What you should do =
For every line in the records that has the word "worn", make a copy.

Data for this task =

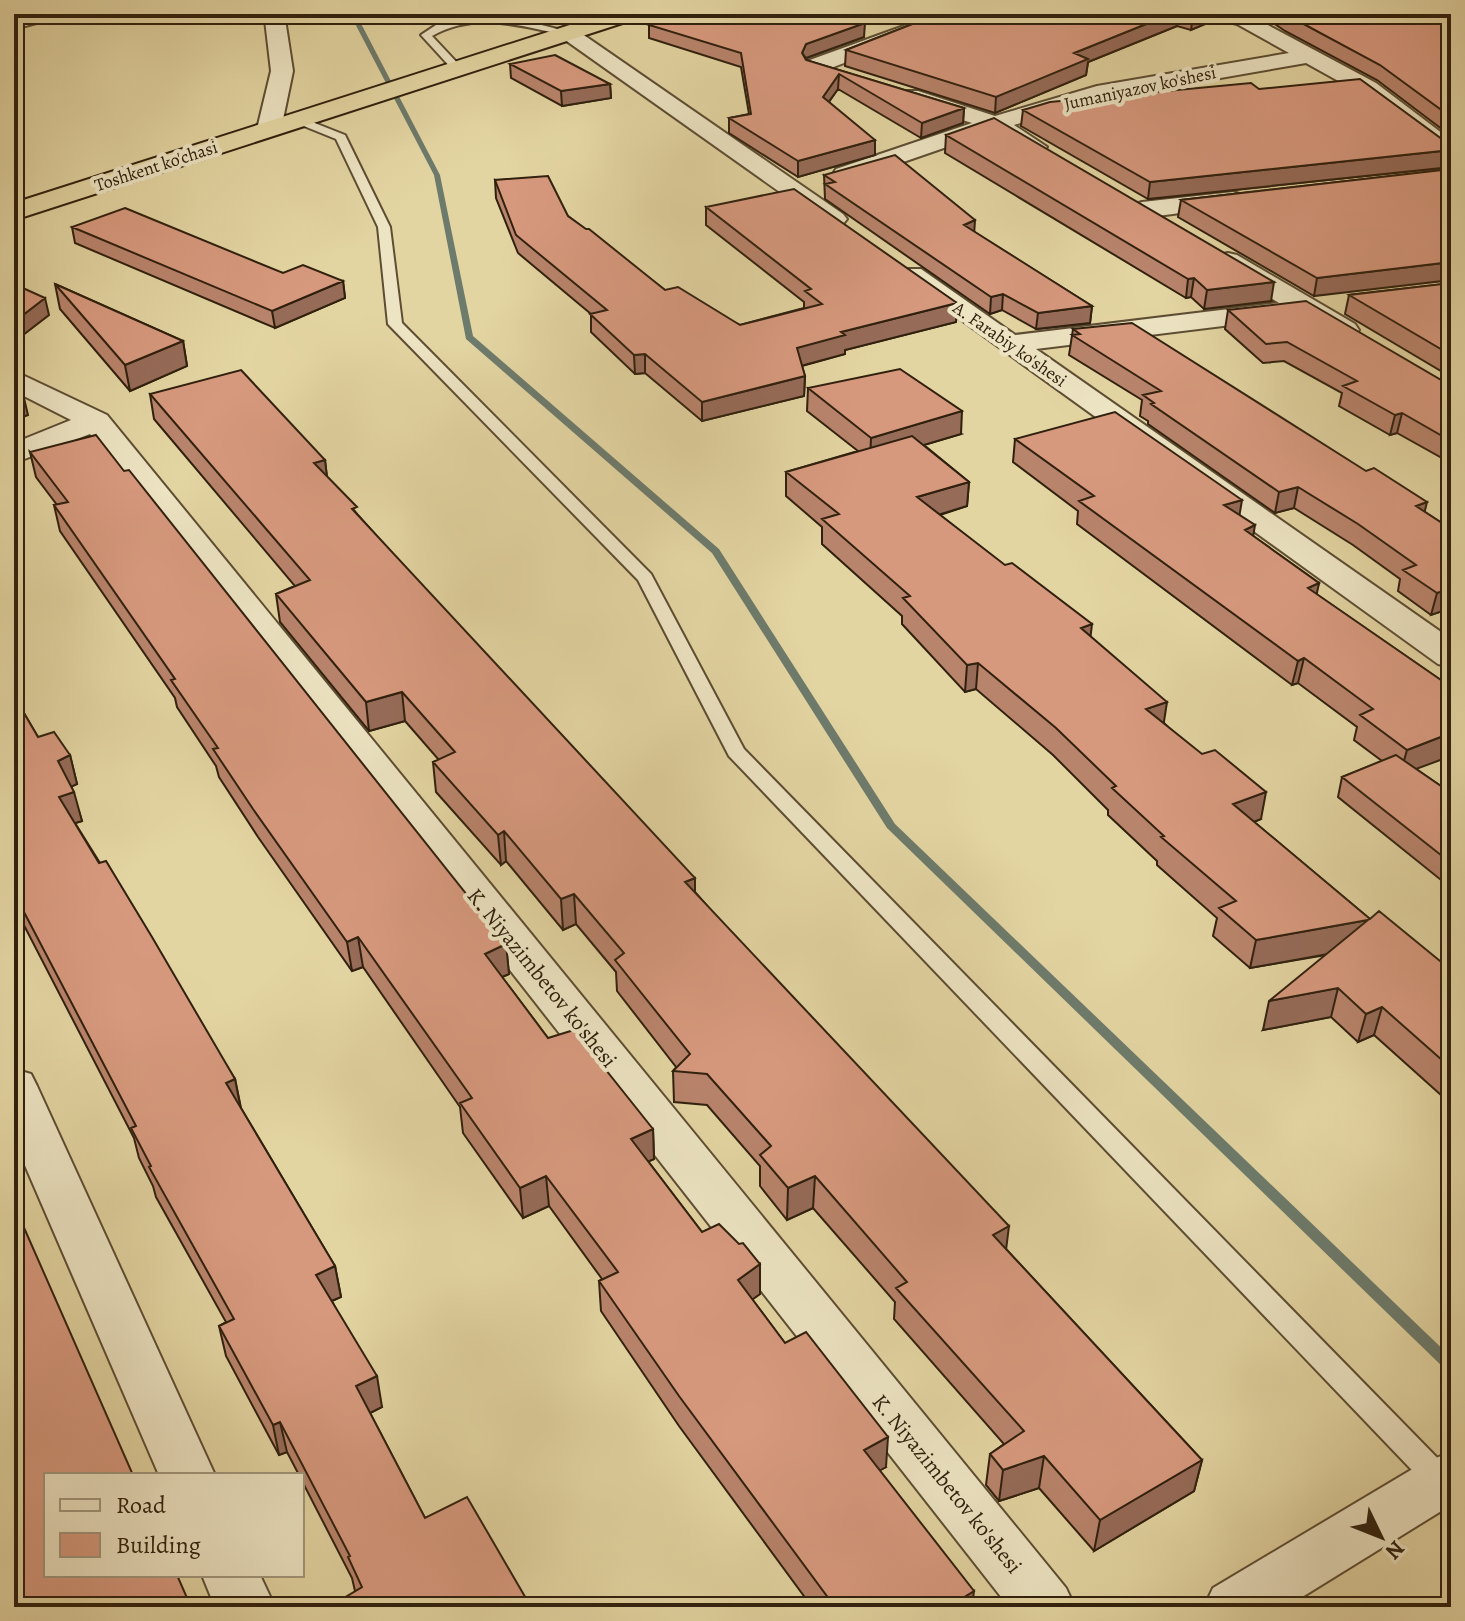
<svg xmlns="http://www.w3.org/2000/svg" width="1465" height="1621" font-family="Alegreya,serif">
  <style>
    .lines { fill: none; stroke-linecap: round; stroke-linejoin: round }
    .stream { fill: #6d7b6c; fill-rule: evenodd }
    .service-casing { stroke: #5d4d33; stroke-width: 4 }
    .minor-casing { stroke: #5d4d33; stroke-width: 4 }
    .trunk-casing { stroke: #30200e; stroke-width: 4 }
    .service { fill: #ede4c3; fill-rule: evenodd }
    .minor { fill: #ede4c3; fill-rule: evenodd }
    .trunk { fill: #e3d5a2; fill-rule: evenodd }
    .wall { fill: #b9846c; stroke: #30200e; stroke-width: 2 }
    .shaded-wall { fill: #966b58; stroke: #30200e; stroke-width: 2 }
    .building { fill: #d7997e; stroke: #30200e; stroke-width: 2 }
    .labels { text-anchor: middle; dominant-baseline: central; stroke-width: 8; stroke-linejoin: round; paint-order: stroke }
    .far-street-label { font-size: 18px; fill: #30200e; stroke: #ede4c3 }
    .street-label { font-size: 22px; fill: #30200e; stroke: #ede4c3 }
  </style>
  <rect width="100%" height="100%" fill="#e3d5a2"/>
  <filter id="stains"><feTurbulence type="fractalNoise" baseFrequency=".0025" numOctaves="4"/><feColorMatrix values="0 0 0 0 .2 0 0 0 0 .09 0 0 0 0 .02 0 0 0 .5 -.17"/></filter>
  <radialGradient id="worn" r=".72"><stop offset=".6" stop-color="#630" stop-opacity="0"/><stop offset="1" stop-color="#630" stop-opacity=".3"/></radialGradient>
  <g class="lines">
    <!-- stream -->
    <path class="stream" d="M350 14H356L440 175 473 336 719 549 895 824 1451 1357V1372L1446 1370 887 828 712 553 466 339 434 175Z"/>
    <!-- service casing -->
    <g class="service-casing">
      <path id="service" d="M477 15 514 18 573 33 568 36C522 26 476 11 432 36L462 68 453 70 421 35 439 23Z
        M294 118H302L345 135 390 227 402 323 651 574 744 749 1451 1472V1490L1441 1493 1431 1490 729 756 638 580 388 324 378 227 336 139 294 122Z"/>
    </g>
    <!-- minor casing -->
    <g class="minor-casing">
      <path id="minor" d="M24 14H58L55 18 14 29V17Z
        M261 14H282L285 19 293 71 281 129 277 134H261L257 129 271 71 265 20Z
        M937 14H966L963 18 823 71 815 73 804 66 807 61Z
        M1210 14 1251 16 1376 83 1451 140V158L1443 156 1360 93 1306 63 1100 99 1014 125 1047 147 1043 152 1035 154 993 131 854 179H836L833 174 836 169 972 123 902 101 899 96 902 91H918L995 116 1097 86 1289 53 1237 24 1213 18Z
        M568 27 575 29 843 214 847 219 843 224H825L561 37 558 33Z
        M1233 192 1242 195 1246 200 1242 205 1142 218 1133 215 1129 210 1133 205 1142 202Z
        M1228 253 1237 255 1355 324 1359 330 1355 336C1333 341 1312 322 1294 311L1290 317 1280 319 1036 349 1451 639V667L1438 664 899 275 903 269H921L1015 335 1279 303 1219 267 1215 261 1219 255Z
        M14 371 107 415 1066 1588 1075 1607H1009L90 434 14 463V443L71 420 14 391Z
        M14 1069 31 1074 37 1086 215 1475H159L14 1140Z
        M1441 1456 1451 1460V1505L1286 1607H1204L1213 1588 1421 1464Z
        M202 1575H260L275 1607H215Z"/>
    </g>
    <!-- trunk casing -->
    <g class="trunk-casing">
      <path id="trunk" d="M604 14H638L635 19 14 220V203Z"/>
    </g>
    <!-- service -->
    <use href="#service" class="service"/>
    <!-- minor -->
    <use href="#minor" class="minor"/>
    <!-- trunk -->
    <use href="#trunk" class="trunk"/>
  </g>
  <!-- wall -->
  <path class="wall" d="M938 14H1213L1212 21 1191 30 1177 26 1088 62 1086 75 995 113 845 66 846 50Z
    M1260 14H1451V136L1377 80 1285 31Z
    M649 25 864 37 806 58V60L964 108 963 123 921 138 838 89 829 102 875 155 798 177 729 133V118L749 114 741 67 649 38Z
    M510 64 610 84 611 98 562 106 511 78Z
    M1259 89 1451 143V167L1148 199 1021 126 1023 110Z
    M946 135 1271 301 1204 309 1191 297 1186 298 945 153Z
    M1451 169 1314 296 1178 217 1181 200Z
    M824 175 974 232 1092 306 1090 323 1036 329 1002 310 990 314 825 199Z
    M495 180 568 216 665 290 740 325 804 308V302L706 225V207L957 303 956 322 845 350V354L802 366 805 376 804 396 702 421 645 373 635 374 591 332V314L518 253 496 198Z
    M72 227 283 273 343 281 345 298 275 328 75 243Z
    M1451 283V377L1345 314 1349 295Z
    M55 284 183 341 187 366 130 391 60 309Z
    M1228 310 1443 381 1451 383V463L1397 433 1390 435 1339 406 1342 393 1284 361 1263 363 1225 329Z
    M1073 329 1425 512 1451 529V608L1431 615 1398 591 1400 579 1353 545 1294 508 1275 513 1148 424V421L1140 416 1142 400 1069 355Z
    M808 388 961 434 924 445 969 482 967 506 940 515 1090 636 1164 723 1261 819 1254 822 1370 919 1451 970V1104L1374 1035 1358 1042 1331 1017 1263 1030 1326 955 1250 968 1213 936 1217 918 1157 865V861L1108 815V810L1053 755 976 689 965 692 902 624V616L822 544V527L786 496V472L858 451 807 411Z
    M150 394 325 460 327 477 358 515 695 892 1006 1249 1202 1460 1194 1491 1094 1551 1039 1488 999 1501 986 1485 990 1454 1004 1444 894 1319 895 1302 813 1208 787 1220 760 1186V1166L707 1105 674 1102 673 1071 676 1067 617 991 616 972 576 924 563 930 506 861 501 865 436 792 433 762 439 760 405 721 369 731 280 622 276 594 295 586 154 419Z
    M1015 439 1239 515 1253 536 1319 583 1316 594 1451 687 1416 769 1451 793V888L1338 797 1342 777 1382 761 1354 740 1357 727 1298 683 1292 685 1077 524 1078 511 1013 462Z
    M30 452 506 944 509 974 502 977 548 1038 653 1129 654 1159 648 1161 702 1232 760 1264V1294L752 1299 785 1343 886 1467 879 1470 972 1607H812L679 1426 601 1311 599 1281 602 1279 549 1206 523 1218 463 1133 460 1107 363 967 352 971 258 837 219 777 216 766 177 707 175 698 60 531 54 505H57L36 477Z
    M14 696 38 737 70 755 77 784 71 786 82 821 75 823 235 1079 241 1108 335 1266 341 1297 332 1301 382 1407 370 1413 425 1518 531 1607 355 1591 352 1578 302 1481V1475H299L287 1452 279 1455 226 1356 219 1326 226 1322 156 1197 153 1186 139 1158 134 1138 14 906Z"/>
  <!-- shaded-wall -->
  <path class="shaded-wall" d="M1171 14H1178L1177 26 1088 62 1086 75 995 113 996 97 1074 53Z
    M1195 14H1213L1212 21 1191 30 1193 15Z
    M865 23 864 37 806 58 802 53 806 44Z
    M839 74 838 89 822 111 823 97Z
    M610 84 611 98 562 106 561 91Z
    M964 108 963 123 921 138 922 123Z
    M875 140V155L798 177V161Z
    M1451 150V167L1148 199 1150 182Z
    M975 220 974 236 964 225Z
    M1451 262V280L1314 296 1317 278Z
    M1194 278 1191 297 1186 298 1188 279Z
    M343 281 345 298 275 328 272 311Z
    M1274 282 1271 301 1204 309 1207 290Z
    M1003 294 1002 310 990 314 991 297Z
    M45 298 49 315 14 342V322Z
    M957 303 956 322 845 350V354L797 367V348L841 332Z
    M1092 306 1090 323 1036 329 1038 313Z
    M183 341 187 366 130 391 125 365Z
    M645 354V373L635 374 634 355Z
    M805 376 804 396 702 421V402Z
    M23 394 28 415 14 420V398Z
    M962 411 961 434 870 461 871 438Z
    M1402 413 1397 433 1390 435 1395 415Z
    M325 460 328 486 314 463Z
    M969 482 967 506 915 522 917 497Z
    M1298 487 1294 508 1275 513 1279 492Z
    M1242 500 1238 524 1224 505Z
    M1427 502 1422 523 1416 506Z
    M1255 525 1251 549 1245 530Z
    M1319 583 1314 607 1308 588Z
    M1451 588V608L1431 615 1437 593Z
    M1092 624 1089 650 1081 628Z
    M1304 658 1298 683 1292 685 1298 661Z
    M978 663 976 689 965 692 967 665Z
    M402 692 405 721 369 731 366 702Z
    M1167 702 1163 728 1146 709Z
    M1451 733V756L1400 775 1407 750Z
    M70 755 77 784 65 790 58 761Z
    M74 792 82 821 66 826 59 797Z
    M1266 792 1261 819 1228 832 1233 804Z
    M504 831 506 861 501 865 498 835Z
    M695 878V908L685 882Z
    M574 894 576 924 563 930 561 899Z
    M1368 920 1361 948 1250 968 1256 940Z
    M358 937 363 967 352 971 347 942Z
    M506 944 509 974 488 983 485 954Z
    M1338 988 1331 1017 1263 1030 1269 1001Z
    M1382 1007 1374 1035 1358 1042 1366 1014Z
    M235 1079 241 1110 226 1083Z
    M653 1129 654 1159 632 1169 631 1139Z
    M546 1176 549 1206 523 1218 520 1188Z
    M815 1176 813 1208 787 1220 788 1188Z
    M1009 1226 1005 1258 993 1235Z
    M760 1264V1294L738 1310V1280Z
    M335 1266 341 1297 322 1305 316 1275Z
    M377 1376 382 1407 362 1417 356 1386Z
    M280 1422 287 1452 279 1455 273 1425Z
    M888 1437 886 1467 862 1481 864 1450Z
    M1044 1456 1039 1488 999 1501 1003 1470Z
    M1202 1460 1194 1491 1094 1551 1100 1520Z
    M14 1582 19 1596 14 1599Z
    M974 1591 972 1607H948Z"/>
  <!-- building -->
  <path class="building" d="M678 14H832L865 23 806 44 802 53 806 60 964 108 922 123 839 74 823 97 875 140 798 161 729 118 751 114 741 53 649 25Z
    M938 14H1171L1074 53 1088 59 996 97 846 50Z
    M1285 14H1451V117L1380 65Z
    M555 55 610 84 561 91 510 64Z
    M1360 79 1446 142 1451 143V150L1150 182 1023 110 1050 102 1251 83 1259 89Z
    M994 118 1274 282 1207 290 1194 278 1188 279 946 135Z
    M895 155 975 220 964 225 1092 306 1038 313 1003 294 991 297 825 184 835 182 824 175Z
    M1451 169V262L1317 278 1181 200Z
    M548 176 568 216 586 229H589L665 290 678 287 740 325 822 304 805 291 811 289 706 207 794 189 957 303 841 332 845 335 797 348 805 376 702 402 645 354 634 355 590 314 607 310 516 235 495 180Z
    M125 208 283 273 303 265 343 281 272 311 72 227Z
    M1451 283V355L1349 295Z
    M14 284 45 298 14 322Z
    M55 284 183 341 125 365Z
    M1306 301 1443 381 1451 383V441L1402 413 1395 415 1343 386 1357 381 1287 342 1266 344 1228 310Z
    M1132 323 1366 471 1374 468 1427 502 1416 506 1451 529V588L1437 593 1403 570 1416 565 1358 524 1298 487 1279 492 1151 404 1154 403 1143 395 1161 391 1072 335 1080 334 1073 329Z
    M900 369 962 411 871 438 808 388Z
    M241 370 325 460 314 463 357 507 352 509 695 878 685 882 1009 1226 993 1235 1202 1460 1100 1520 1044 1456 1003 1470 990 1454 1024 1431 896 1288 907 1282 815 1176 788 1188 760 1155 771 1146 707 1074 673 1071 690 1054 615 960 624 953 574 894 561 899 504 831 498 835 433 762 455 752 402 692 366 702 276 594 310 580 150 394Z
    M14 388 23 394 14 398Z
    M1115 412 1242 500 1224 505 1255 525 1245 530 1319 583 1308 588 1451 687V733L1407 750 1360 715 1373 709 1304 658 1298 661 1079 501 1094 496 1015 439Z
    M96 435 124 471 129 470 506 944 485 954 548 1038 574 1030 653 1129 631 1139 702 1232 719 1224 739 1244 743 1243 760 1264 738 1280 785 1343 806 1332 888 1437 864 1450 974 1591 948 1607H835L679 1396 599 1281 618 1272 546 1176 520 1188 460 1103 472 1098 358 937 347 942 253 809 213 749 218 748 171 680 175 679 54 505 68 502 30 452Z
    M912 436 969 482 917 497 1005 565 1012 563 1092 624 1081 628 1167 702 1146 709 1202 754 1215 750 1266 792 1233 804 1370 919 1379 911 1451 970V1068L1382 1007 1366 1014 1338 988 1269 1001 1368 920 1256 940 1219 908 1236 901 1161 837 1164 836 1112 788 1116 786 1056 728 978 663 967 665 903 598 910 596 822 519 839 514 786 472Z
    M14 696 38 737 54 732 70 755 58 761 74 792 59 797 99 863 106 861 152 937 235 1079 226 1083 335 1266 316 1275 377 1376 356 1386 425 1518 467 1497 531 1607H329L362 1587 348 1557 350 1556 280 1422 273 1425 219 1326 234 1319 149 1167 151 1166 131 1128 136 1126 14 893Z
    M1396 755 1451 793V863L1342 777Z
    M14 1205 133 1475H46V1575H177L191 1607H23L14 1582Z"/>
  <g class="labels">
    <!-- far-street labels -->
    <g class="far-street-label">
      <text transform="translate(1140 88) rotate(-12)">Jumaniyazov ko'shesi</text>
      <text transform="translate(156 166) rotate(-18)">Toshkent ko'chasi</text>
      <text transform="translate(1010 344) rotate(35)">A. Farabiy ko'shesi</text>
    </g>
    <!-- street labels -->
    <g class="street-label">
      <text transform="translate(542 978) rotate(51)">K. Niyazimbetov ko'shesi</text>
      <text transform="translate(947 1484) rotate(51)">K. Niyazimbetov ko'shesi</text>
    </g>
  </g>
  <!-- margin -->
  <rect width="1465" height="1621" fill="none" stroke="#e3d5a2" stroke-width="48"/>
  <rect x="16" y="16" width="1433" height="1589" fill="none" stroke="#30200e" stroke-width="4"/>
  <rect x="24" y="24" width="1417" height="1573" fill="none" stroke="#30200e" stroke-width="2"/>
  <!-- legend -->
  <rect x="44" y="1473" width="260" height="104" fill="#ede4c3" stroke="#a1967b" stroke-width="2"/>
  <rect x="60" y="1499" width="40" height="12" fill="#ede4c3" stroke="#a1967b" stroke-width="2"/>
  <text x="116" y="1513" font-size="24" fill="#30200e">Road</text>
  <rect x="60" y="1533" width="40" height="24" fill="#d7997e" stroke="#a1967b" stroke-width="2"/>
  <text x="116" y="1553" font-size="24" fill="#30200e">Building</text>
  <!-- north arrow -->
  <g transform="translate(1381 1537) rotate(133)" stroke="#ede4c3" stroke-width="6" paint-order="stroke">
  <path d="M0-6L14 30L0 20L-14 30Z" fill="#30200e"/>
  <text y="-12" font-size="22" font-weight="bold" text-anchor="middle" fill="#30200e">N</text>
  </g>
  <rect width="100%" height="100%" filter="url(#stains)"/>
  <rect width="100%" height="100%" fill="url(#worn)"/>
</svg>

Expected answer =
  <radialGradient id="worn" r=".72"><stop offset=".6" stop-color="#630" stop-opacity="0"/><stop offset="1" stop-color="#630" stop-opacity=".3"/></radialGradient>
  <rect width="100%" height="100%" fill="url(#worn)"/>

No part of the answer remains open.